The Man Behind The Buzz

Local beekeeper tames angry swarms in exchange for honey-sweet rewards


Donnie Haught of Star Valley walked out of his house Monday to go roping, just like he normally does, when a swarm of bees stopped him dead in his tracks.

"We have an arena with six horses and six steers," his wife, Julie, said Wednesday. "We had heard about the Africanized bees and we had our three young grandchildren at the house, playing outside."

Haught said her husband was concerned for the safety of the children and the animals.

"I've never seen my husband so upset," she said. "When you see that many it's startling."

The Haughts and their three grandchildren stayed in the house and called the fire department. Firefighters told the couple to call local beekeeper, Jerry Fisher. Fischer, a state-registered beekeeper, rids residents of rogue bees for free. He takes the bees home as his only payment and adds them to his beehives.

When Fisher showed up a half hour after the couple called, the swarm was writhing over a two-foot section of a maple tree branch near the house.
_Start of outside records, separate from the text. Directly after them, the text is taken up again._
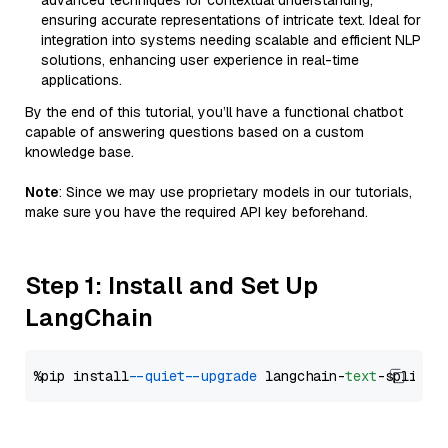
advanced techniques for contextual understanding,
ensuring accurate representations of intricate text. Ideal for
integration into systems needing scalable and efficient NLP
solutions, enhancing user experience in real-time
applications.
By the end of this tutorial, you’ll have a functional chatbot
capable of answering questions based on a custom
knowledge base.
Note
: Since we may use proprietary models in our tutorials,
make sure you have the required API key beforehand.
Step 1: Install and Set Up
LangChain
%pip install 
--quiet
--upgrade
 langchain-
text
The Haughts gave Fisher permission to cut the branch off, and he carefully placed the swarm -- branch and all -- in a box so he could safely take them to his home in Kohl's Ranch where he keeps 10 hives.

"It's a hobby," said Fisher Thursday. "I've been doing this for about 30 years. We used to do it more for income than we do now."

Fisher said he doesn't charge people to go to their homes or businesses to remove bee swarms.

"One of the reasons I do this is there's a lot of misunderstanding about the Africanized bees," he said. "People have become so terrified."

Fisher said the American bee population has been attacked and reduced by disease, other insects and the use of insecticides.

"We've lost so many honey bees just from natural things and the pesticides," he said. "I used to get 20 to 30 calls a year. Now, we're getting seven or eight calls a year."

Fisher said he has not seen "aggressive" bees in the Payson area. He said he thinks Africanized bees are losing their aggressive edge because they're interbreeding with domestic bees.

"I know the swarms I went out on this year have not been aggressive," he said. "Julie's bees were very docile, very easy-going. They weren't angry because of genetics. They were angry because of the time of day, and because I was removing them from their home.

"They land in the strangest places -- car tires, Safeway's parking lot," he said. "Wherever the queen lands, that's where they go."